> TASK BRIEF: Among the entries below, find every line that has "Fondation" and pull it out.

> RECORDS:
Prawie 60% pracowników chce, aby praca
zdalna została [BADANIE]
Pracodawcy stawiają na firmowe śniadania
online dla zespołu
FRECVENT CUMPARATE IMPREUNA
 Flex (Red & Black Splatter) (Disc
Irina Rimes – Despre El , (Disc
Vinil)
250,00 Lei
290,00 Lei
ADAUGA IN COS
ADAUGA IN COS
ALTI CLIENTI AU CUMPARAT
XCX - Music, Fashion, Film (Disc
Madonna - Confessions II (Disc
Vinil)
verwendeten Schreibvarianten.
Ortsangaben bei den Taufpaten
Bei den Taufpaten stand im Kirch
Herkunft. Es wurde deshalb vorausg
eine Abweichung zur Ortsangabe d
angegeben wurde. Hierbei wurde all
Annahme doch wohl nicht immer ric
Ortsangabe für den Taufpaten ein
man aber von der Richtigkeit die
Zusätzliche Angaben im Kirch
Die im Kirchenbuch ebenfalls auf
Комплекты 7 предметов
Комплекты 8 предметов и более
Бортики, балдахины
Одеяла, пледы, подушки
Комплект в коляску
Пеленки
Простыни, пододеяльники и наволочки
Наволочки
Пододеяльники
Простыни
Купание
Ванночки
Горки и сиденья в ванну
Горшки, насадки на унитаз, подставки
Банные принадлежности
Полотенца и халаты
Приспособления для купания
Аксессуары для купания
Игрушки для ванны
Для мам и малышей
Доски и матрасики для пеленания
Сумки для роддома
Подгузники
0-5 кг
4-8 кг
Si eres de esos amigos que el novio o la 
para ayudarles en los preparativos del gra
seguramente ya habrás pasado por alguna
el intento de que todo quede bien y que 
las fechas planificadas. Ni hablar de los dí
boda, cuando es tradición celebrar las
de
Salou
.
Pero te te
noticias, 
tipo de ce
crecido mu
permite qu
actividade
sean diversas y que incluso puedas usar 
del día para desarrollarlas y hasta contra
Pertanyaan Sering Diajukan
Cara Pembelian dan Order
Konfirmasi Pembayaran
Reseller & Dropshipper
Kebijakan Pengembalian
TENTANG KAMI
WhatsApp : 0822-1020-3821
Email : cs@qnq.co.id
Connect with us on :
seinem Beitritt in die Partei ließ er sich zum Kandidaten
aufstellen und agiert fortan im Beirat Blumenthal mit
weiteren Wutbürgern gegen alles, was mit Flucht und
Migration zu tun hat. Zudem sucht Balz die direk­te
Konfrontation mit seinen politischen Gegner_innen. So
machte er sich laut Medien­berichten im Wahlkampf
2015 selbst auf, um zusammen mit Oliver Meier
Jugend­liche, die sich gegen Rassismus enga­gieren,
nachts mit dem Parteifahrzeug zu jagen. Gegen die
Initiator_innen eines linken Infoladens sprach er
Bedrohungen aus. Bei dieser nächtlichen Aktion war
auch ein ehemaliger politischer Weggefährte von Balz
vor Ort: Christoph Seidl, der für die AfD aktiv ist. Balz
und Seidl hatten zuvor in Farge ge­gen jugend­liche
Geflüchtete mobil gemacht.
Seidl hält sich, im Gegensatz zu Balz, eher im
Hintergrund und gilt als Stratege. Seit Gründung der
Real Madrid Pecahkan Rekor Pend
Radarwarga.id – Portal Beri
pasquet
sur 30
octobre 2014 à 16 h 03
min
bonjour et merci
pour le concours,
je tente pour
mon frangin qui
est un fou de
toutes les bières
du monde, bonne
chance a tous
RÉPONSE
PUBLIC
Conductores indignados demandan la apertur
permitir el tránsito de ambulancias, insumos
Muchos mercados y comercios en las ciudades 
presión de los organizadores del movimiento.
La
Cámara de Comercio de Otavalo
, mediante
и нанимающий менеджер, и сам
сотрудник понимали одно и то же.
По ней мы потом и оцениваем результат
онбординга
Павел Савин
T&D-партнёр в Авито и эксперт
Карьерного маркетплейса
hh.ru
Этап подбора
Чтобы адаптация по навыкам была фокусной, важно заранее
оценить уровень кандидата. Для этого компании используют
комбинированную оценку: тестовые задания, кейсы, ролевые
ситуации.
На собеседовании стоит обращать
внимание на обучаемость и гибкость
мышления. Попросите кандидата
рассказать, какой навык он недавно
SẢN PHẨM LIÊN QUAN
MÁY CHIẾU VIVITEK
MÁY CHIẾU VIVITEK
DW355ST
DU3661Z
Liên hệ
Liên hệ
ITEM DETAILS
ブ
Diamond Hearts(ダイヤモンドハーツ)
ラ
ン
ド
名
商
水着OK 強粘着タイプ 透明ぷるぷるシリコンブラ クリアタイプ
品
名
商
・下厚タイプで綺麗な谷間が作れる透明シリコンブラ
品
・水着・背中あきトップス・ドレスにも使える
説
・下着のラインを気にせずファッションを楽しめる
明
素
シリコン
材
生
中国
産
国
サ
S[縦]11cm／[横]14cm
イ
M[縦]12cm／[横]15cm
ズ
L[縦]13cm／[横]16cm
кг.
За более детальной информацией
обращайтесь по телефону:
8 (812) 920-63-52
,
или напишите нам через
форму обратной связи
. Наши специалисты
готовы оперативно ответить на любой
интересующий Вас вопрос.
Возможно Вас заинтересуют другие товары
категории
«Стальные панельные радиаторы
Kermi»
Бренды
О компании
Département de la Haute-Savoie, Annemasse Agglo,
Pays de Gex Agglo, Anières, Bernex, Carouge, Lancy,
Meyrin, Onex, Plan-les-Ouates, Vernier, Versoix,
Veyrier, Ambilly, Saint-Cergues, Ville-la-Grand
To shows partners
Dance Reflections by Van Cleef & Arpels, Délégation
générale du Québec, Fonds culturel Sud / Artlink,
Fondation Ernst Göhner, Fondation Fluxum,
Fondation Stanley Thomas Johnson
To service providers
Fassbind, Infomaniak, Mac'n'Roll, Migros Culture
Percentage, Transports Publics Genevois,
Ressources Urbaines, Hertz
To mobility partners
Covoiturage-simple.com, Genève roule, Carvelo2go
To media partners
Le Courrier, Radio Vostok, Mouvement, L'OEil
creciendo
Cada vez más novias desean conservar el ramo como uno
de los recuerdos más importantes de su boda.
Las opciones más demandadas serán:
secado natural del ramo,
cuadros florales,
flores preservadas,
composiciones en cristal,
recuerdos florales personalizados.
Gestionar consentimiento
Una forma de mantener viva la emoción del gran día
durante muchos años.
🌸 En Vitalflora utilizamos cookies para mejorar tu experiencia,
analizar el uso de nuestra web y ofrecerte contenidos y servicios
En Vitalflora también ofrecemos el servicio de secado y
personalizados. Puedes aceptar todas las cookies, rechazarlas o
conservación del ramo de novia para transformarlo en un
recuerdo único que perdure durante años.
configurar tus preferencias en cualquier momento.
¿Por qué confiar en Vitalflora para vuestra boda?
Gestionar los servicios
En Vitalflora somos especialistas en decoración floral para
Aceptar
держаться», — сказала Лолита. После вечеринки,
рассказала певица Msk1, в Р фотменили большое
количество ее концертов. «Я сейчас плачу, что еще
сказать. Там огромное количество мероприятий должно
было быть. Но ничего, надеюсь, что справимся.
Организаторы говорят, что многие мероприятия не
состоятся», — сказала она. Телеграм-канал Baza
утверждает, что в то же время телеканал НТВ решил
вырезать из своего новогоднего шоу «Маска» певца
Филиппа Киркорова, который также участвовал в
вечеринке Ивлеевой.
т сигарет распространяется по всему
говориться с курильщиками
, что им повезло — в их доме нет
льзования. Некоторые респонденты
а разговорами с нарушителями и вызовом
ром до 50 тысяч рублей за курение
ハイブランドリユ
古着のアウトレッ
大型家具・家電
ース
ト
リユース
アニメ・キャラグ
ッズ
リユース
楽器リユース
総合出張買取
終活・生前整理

> RESPONSE AREA:
Fondation Ernst Göhner, Fondation Fluxum,
Fondation Stanley Thomas Johnson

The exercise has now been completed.